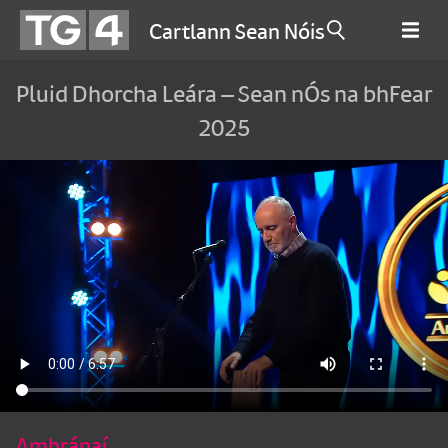
Cartlann Sean Nóis
Pluid Dhorcha Leára – Sean nÓs na bhFear
2025
Amhránaí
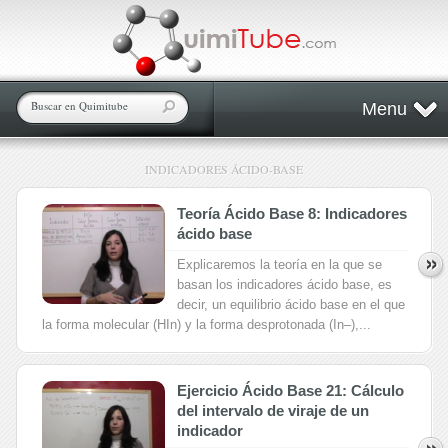
Menu
INDICADORES ÁCIDO-BASE
Teoría Ácido Base 8: Indicadores
ácido base
Explicaremos la teoría en la que se
basan los indicadores ácido base, es
decir, un equilibrio ácido base en el que
la forma molecular (HIn) y la forma desprotonada (In–),...
Ejercicio Ácido Base 21: Cálculo
del intervalo de viraje de un
indicador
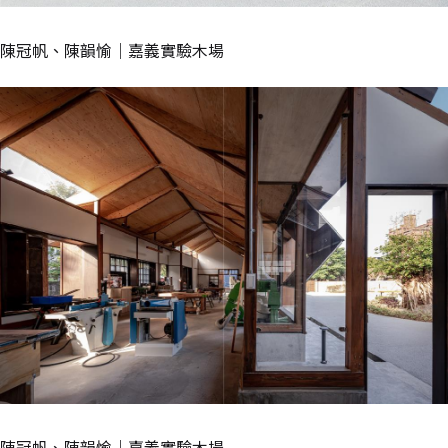
陳冠帆、陳韻愉｜嘉義實驗木場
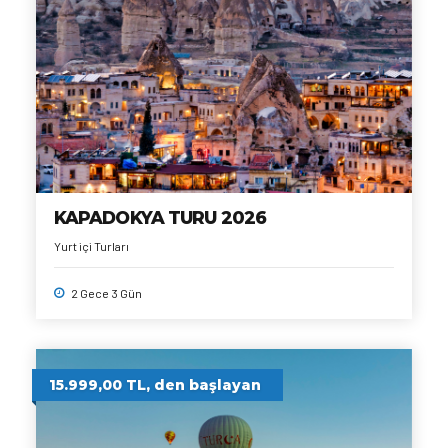
KAPADOKYA TURU 2026
Yurt içi Turları
2 Gece 3 Gün
15.999,00 TL, den başlayan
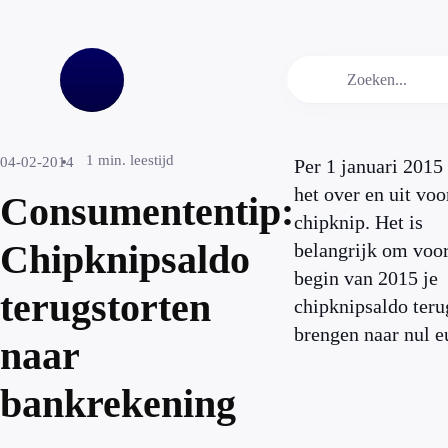
1
min. leestijd
04-02-2014
Per 1 januari 2015 
het over en uit voo
Consumententip:
chipknip. Het is
Chipknipsaldo
belangrijk om voor
begin van 2015 je
terugstorten
chipknipsaldo teru
brengen naar nul e
naar
bankrekening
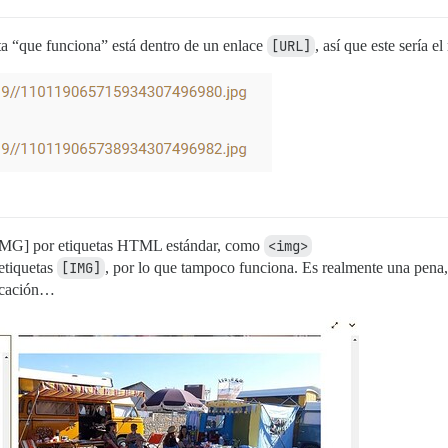
ta “que funciona” está dentro de un enlace
[URL]
, así que este sería el
s [IMG] por etiquetas HTML estándar, como
<img>
etiquetas
[IMG]
, por lo que tampoco funciona. Es realmente una pena
licación…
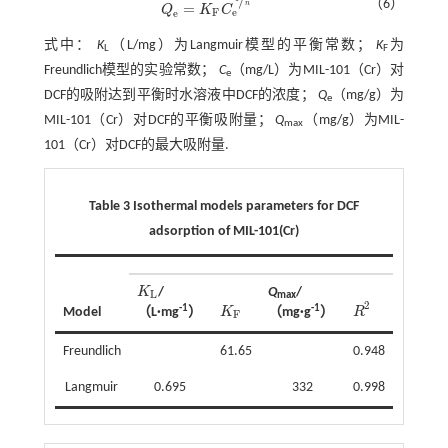
（6）
n
=
Q
K
C
Q
e
=
K
F
C
e
1
n
F
e
e
式中：
K
（L/mg）为Langmuir模型的平衡常数；
K
为
L
F
Freundlich模型的实验常数；
C
（mg/L）为MIL-101（Cr）对
e
DCF的吸附达到平衡时水溶液中DCF的浓度；
Q
（mg/g）为
e
MIL-101（Cr）对DCF的平衡吸附量；
Q
（mg/g）为MIL-
max
101（Cr）对DCF的最大吸附量.
Table 3 Isothermal models parameters for DCF
adsorption of MIL-101(Cr)
K
/
Q
/
K
L
L
max
2
-1
-1
R
Model
（L·mg
）
K
（mg·g
）
R
2
K
F
F
Freundlich
61.65
0.948
Langmuir
0.695
332
0.998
____
--- EXERCISE OBJECTIVE ---
Copy the entries word for word, starting at the line that contains "KAPADOKYA TURU 2026" and ending at the end of the entries. Leave the pictures out.

--- WRITTEN RESPONSE ---
KAPADOKYA TURU 2026
Yurt içi Turları
2 Gece 3 Gün
15.999,00 TL, den başlayan
1
min. leestijd
04-02-2014
Per 1 januari 2015 
het over en uit voo
Consumententip:
chipknip. Het is
Chipknipsaldo
belangrijk om voor
begin van 2015 je
terugstorten
chipknipsaldo teru
brengen naar nul e
naar
bankrekening
ta “que funciona” está dentro de un enlace
[URL]
, así que este sería el
s [IMG] por etiquetas HTML estándar, como
<img>
etiquetas
[IMG]
, por lo que tampoco funciona. Es realmente una pena
licación…
（6）
n
=
Q
K
C
Q
e
=
K
F
C
e
1
n
F
e
e
式中：
K
（L/mg）为Langmuir模型的平衡常数；
K
为
L
F
Freundlich模型的实验常数；
C
（mg/L）为MIL-101（Cr）对
e
DCF的吸附达到平衡时水溶液中DCF的浓度；
Q
（mg/g）为
e
MIL-101（Cr）对DCF的平衡吸附量；
Q
（mg/g）为MIL-
max
101（Cr）对DCF的最大吸附量.
Table 3 Isothermal models parameters for DCF
adsorption of MIL-101(Cr)
K
/
Q
/
K
L
L
max
2
-1
-1
R
Model
（L·mg
）
K
（mg·g
）
R
2
K
F
F
Freundlich
61.65
0.948
Langmuir
0.695
332
0.998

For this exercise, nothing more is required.